About PhD Demographics
Tracking the outputs of American academia
This site exists because taxpayer-funded universities should graduate Americans.
It tracks who is actually receiving PhDs from US universities, who is funding their research,
and what happens to them after graduation — using exclusively official government data
and public university repositories.
What's in here
We track the full pipeline from international graduate enrollment to permanent residency,
one university and one department at a time:
- ~430,000 thesis and dissertation records from 101 US universities (2016–2024), scraped from each school's institutional repository — every name links back to the original record for verification.
- IPEDS completions data for the entire history of US doctoral education (1984–2024), broken out by citizenship, race/ethnicity, and field.

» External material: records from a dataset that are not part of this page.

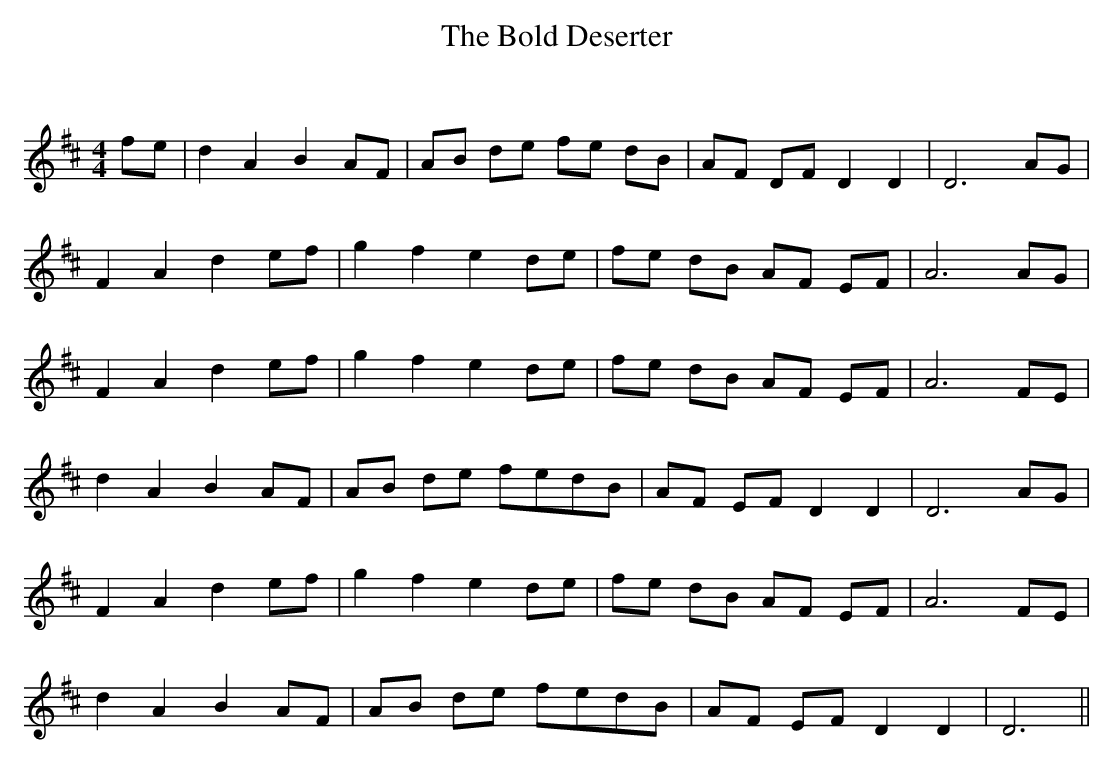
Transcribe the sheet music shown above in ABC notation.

X:1
T: The Bold Deserter
C:
Q: 232
K:D
M:4/4
L:1/8
fe|d2A2 B2AF|AB de fe dB|AF DF D2D2|D6AG|
F2A2 d2ef|g2f2 e2de|fe dB AF EF|A6AG|
F2A2 d2ef|g2f2 e2de|fe dB AF EF|A6FE|
d2A2 B2AF|AB de fedB|AF EF D2D2|D6AG|
F2A2 d2ef|g2f2 e2de|fe dB AF EF|A6FE|
d2A2 B2AF|AB de fedB|AF EF D2D2|D6||
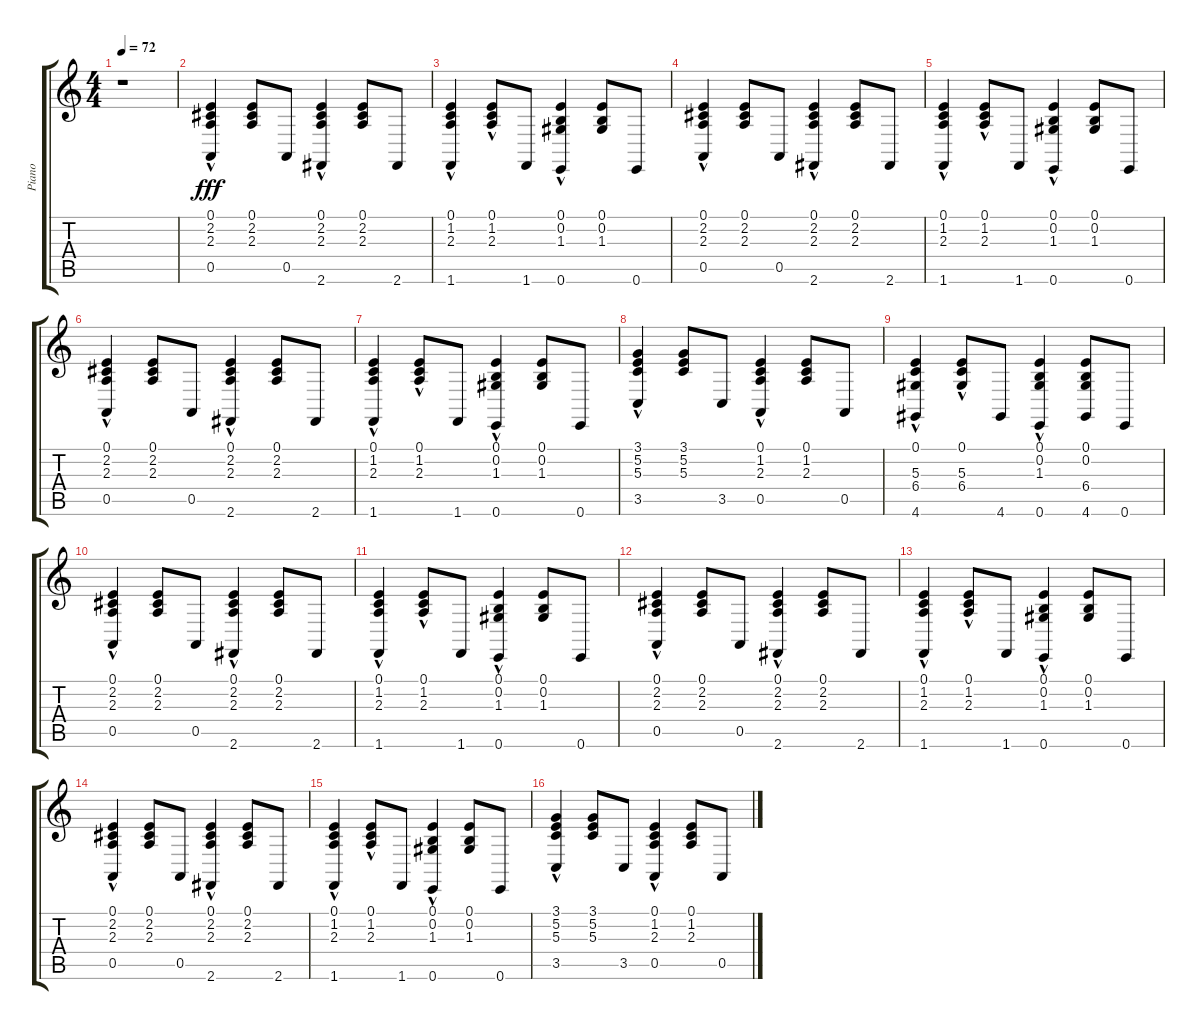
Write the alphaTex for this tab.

\track ("Piano" "Piano") {instrument acousticgrandpiano}
\staff {score tabs}
\tuning (E4 B3 G3 D3 A2 E2) {hide}
\ts (4 4)
\tempo 72
\clef g2
\ks c
r.1{dy fff instrument acousticgrandpiano} |
(0.1 2.2 2.3 0.5{hac}).4{volume 12} (0.1 2.2 2.3).8 0.5.8 (0.1{hac} 2.2{hac} 2.3{hac} 2.6).4 (0.1 2.2 2.3).8 2.6.8 |
(0.1 1.2 2.3 1.6{hac}).4 (0.1{hac} 1.2{hac} 2.3).8 1.6.8 (0.1{hac} 0.2 1.3{hac} 0.6).4 (0.1 0.2 1.3).8 0.6.8 |
(0.1 2.2 2.3 0.5{hac}).4 (0.1 2.2 2.3).8 0.5.8 (0.1{hac} 2.2{hac} 2.3{hac} 2.6).4 (0.1 2.2 2.3).8 2.6.8 |
(0.1 1.2 2.3 1.6{hac}).4 (0.1{hac} 1.2{hac} 2.3).8 1.6.8 (0.1{hac} 0.2 1.3{hac} 0.6).4 (0.1 0.2 1.3).8 0.6.8 |
(0.1 2.2 2.3 0.5{hac}).4 (0.1 2.2 2.3).8 0.5.8 (0.1{hac} 2.2{hac} 2.3{hac} 2.6).4 (0.1 2.2 2.3).8 2.6.8 |
(0.1 1.2 2.3 1.6{hac}).4 (0.1{hac} 1.2{hac} 2.3).8 1.6.8 (0.1{hac} 0.2 1.3{hac} 0.6).4 (0.1 0.2 1.3).8 0.6.8 |
(3.1 5.2 5.3 3.5{hac}).4 (3.1 5.2 5.3).8 3.5.8 (0.1{hac} 1.2{hac} 2.3{hac} 0.5).4 (0.1 1.2 2.3).8 0.5.8 |
(0.1{hac} 5.3 6.4 4.6).4 (0.1{hac} 5.3 6.4{hac}).8 4.6.8 (0.1{hac} 0.2 1.3 0.6).4 (0.1 0.2 6.4 4.6).8 0.6.8 |
(0.1 2.2 2.3 0.5{hac}).4 (0.1 2.2 2.3).8 0.5.8 (0.1{hac} 2.2{hac} 2.3{hac} 2.6).4 (0.1 2.2 2.3).8 2.6.8 |
(0.1 1.2 2.3 1.6{hac}).4 (0.1{hac} 1.2{hac} 2.3).8 1.6.8 (0.1{hac} 0.2 1.3{hac} 0.6).4 (0.1 0.2 1.3).8 0.6.8 |
(0.1 2.2 2.3 0.5{hac}).4 (0.1 2.2 2.3).8 0.5.8 (0.1{hac} 2.2{hac} 2.3{hac} 2.6).4 (0.1 2.2 2.3).8 2.6.8 |
(0.1 1.2 2.3 1.6{hac}).4 (0.1{hac} 1.2{hac} 2.3).8 1.6.8 (0.1{hac} 0.2 1.3{hac} 0.6).4 (0.1 0.2 1.3).8 0.6.8 |
(0.1 2.2 2.3 0.5{hac}).4 (0.1 2.2 2.3).8 0.5.8 (0.1{hac} 2.2{hac} 2.3{hac} 2.6).4 (0.1 2.2 2.3).8 2.6.8 |
(0.1 1.2 2.3 1.6{hac}).4 (0.1{hac} 1.2{hac} 2.3).8 1.6.8 (0.1{hac} 0.2 1.3{hac} 0.6).4 (0.1 0.2 1.3).8 0.6.8 |
(3.1 5.2 5.3 3.5{hac}).4 (3.1 5.2 5.3).8 3.5.8 (0.1{hac} 1.2{hac} 2.3{hac} 0.5).4 (0.1 1.2 2.3).8 0.5.8
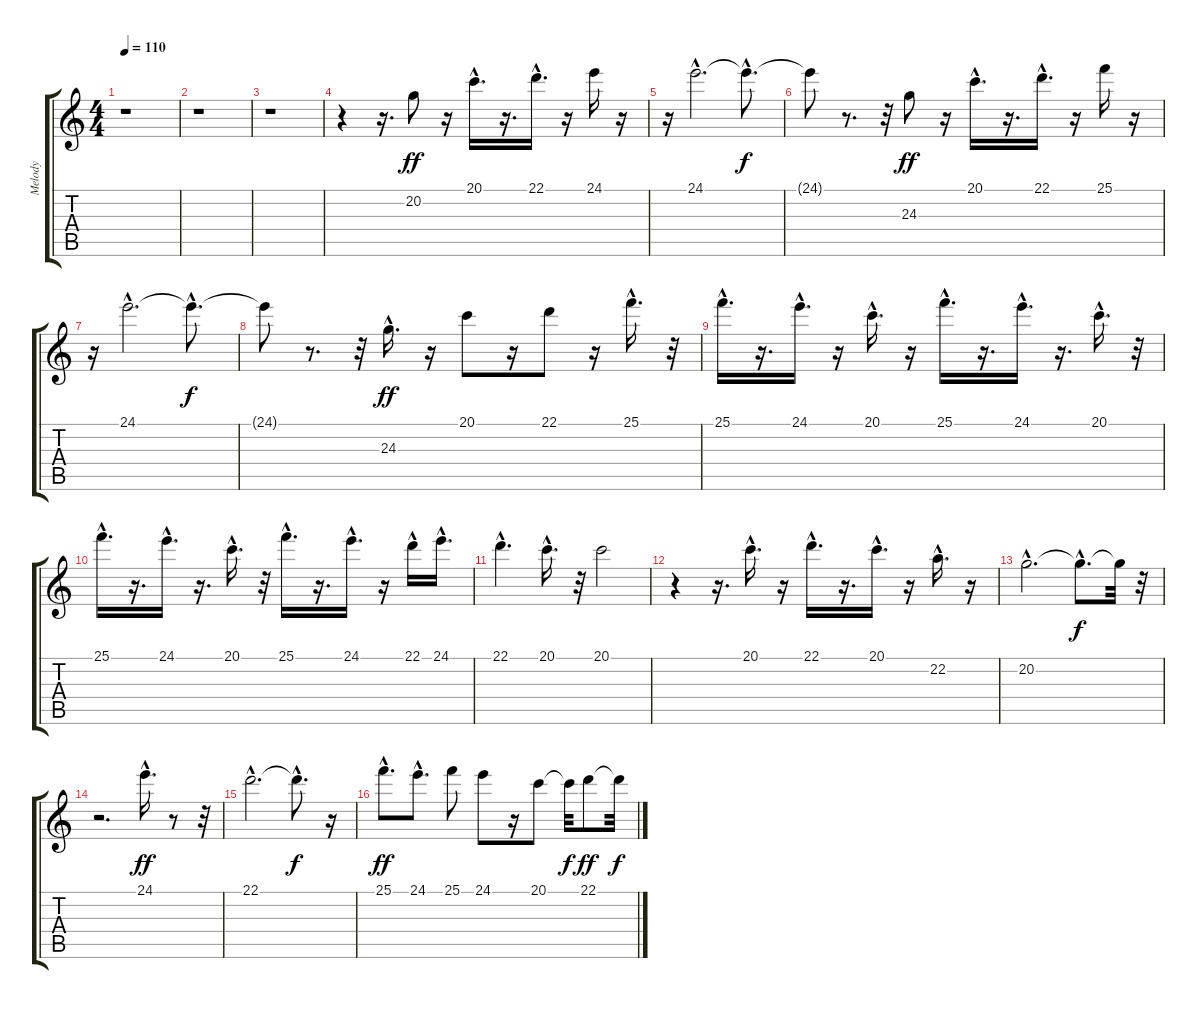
\track ("Melody" "Melody") {instrument percussiveorgan}
\staff {score tabs}
\tuning (E4 B3 G3 D3 A2 E2) {hide}
\ts (4 4)
\tempo 110
\clef g2
\ks c
r.1{dy ff} |
r.1 |
r.1 |
r.4 r.16{d} 20.2.8 r.16 20.1{hac}.16{d} r.16{d} 22.1{hac}.16{d} r.16 24.1.16 r.16 |
r.16 24.1{hac}.2{d} 24.1{hac t}.8{d dy f} |
24.1{t}.8 r.8{d} r.32 24.3.8{dy ff} r.16 20.1{hac}.16{d} r.16{d} 22.1{hac}.16{d} r.16 25.1.16 r.16 |
r.16 24.1{hac}.2{d} 24.1{hac t}.8{d dy f} |
24.1{t}.8 r.8{d} r.32 24.3{hac}.16{d dy ff} r.16 20.1.8 r.16 22.1.8 r.16 25.1{hac}.16{d} r.32 |
25.1{hac}.16{d} r.16{d} 24.1{hac}.16{d} r.16 20.1{hac}.16{d} r.16 25.1{hac}.16{d} r.16{d} 24.1{hac}.16{d} r.16{d} 20.1{hac}.16{d} r.32 |
25.1{hac}.16{d} r.16{d} 24.1{hac}.16{d} r.16{d} 20.1{hac}.16{d} r.32 25.1{hac}.16{d} r.16{d} 24.1{hac}.16{d} r.16 22.1{hac}.16 24.1{hac}.16{d} |
22.1{hac}.4{d} 20.1{hac}.16{d} r.32 20.1.2 |
r.4 r.16{d} 20.1{hac}.16{d} r.16 22.1{hac}.16{d} r.16{d} 20.1{hac}.16{d} r.16 22.2{hac}.16{d} r.16 |
20.2{hac}.2{d} 20.2{hac t}.8{d dy f} 20.2{t}.32 r.32 |
r.2{d} 24.1{hac}.16{d dy ff} r.8 r.32 |
22.1{hac}.2{d} 22.1{hac t}.8{d dy f} r.16 |
25.1{hac}.8{d dy ff} 24.1{hac}.8{d} 25.1.8 24.1.8 r.16 20.1.8 20.1{t}.32{dy f} 22.1.8{dy ff} 22.1{t}.32{dy f}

- Federal immigration data — OPT, STEM-OPT, CPT, H-1B, EB green card, and PERM — from ICE/SEVP, USCIS, and DOL.
- R&D funding from NSF HERD and NIH RePORTER, joined to PhD output by university and department.
- Country-of-origin views for India, China, Canada, the UK, EU, and Mexico.
Everything is queryable via the Data Query (SQL) page,
available as JSON, and documented in
Data Sources & Methodology.
Who built it
Made by Andy Barr.
The project is independent, self-hosted, and not affiliated with any institution
or political organization. Source data is government open data; code is hand-written;
AI tools are used as collaborators, not authors.
How to help
This is a one-person research project, and there are many gaps to fill. The most
useful things you can send:
- Links to department Students, Faculty, or Dissertations
directories we don't have yet (the Data Quality page shows
where coverage is thin)
- Corrections — wrong department, wrong year, missing names
- Datasets, federal sources, or scrapers we should add
- Bug reports and ideas for new analyses
Privacy & data philosophy
This site does not run third-party analytics, ad networks, or fingerprinting scripts.
It logs visitor IPs in its own server logs for traffic analysis. The Tip Line is
rate-limited and stores nothing — messages go directly to the owner's inbox.
All published data is already publicly available; we just made it searchable.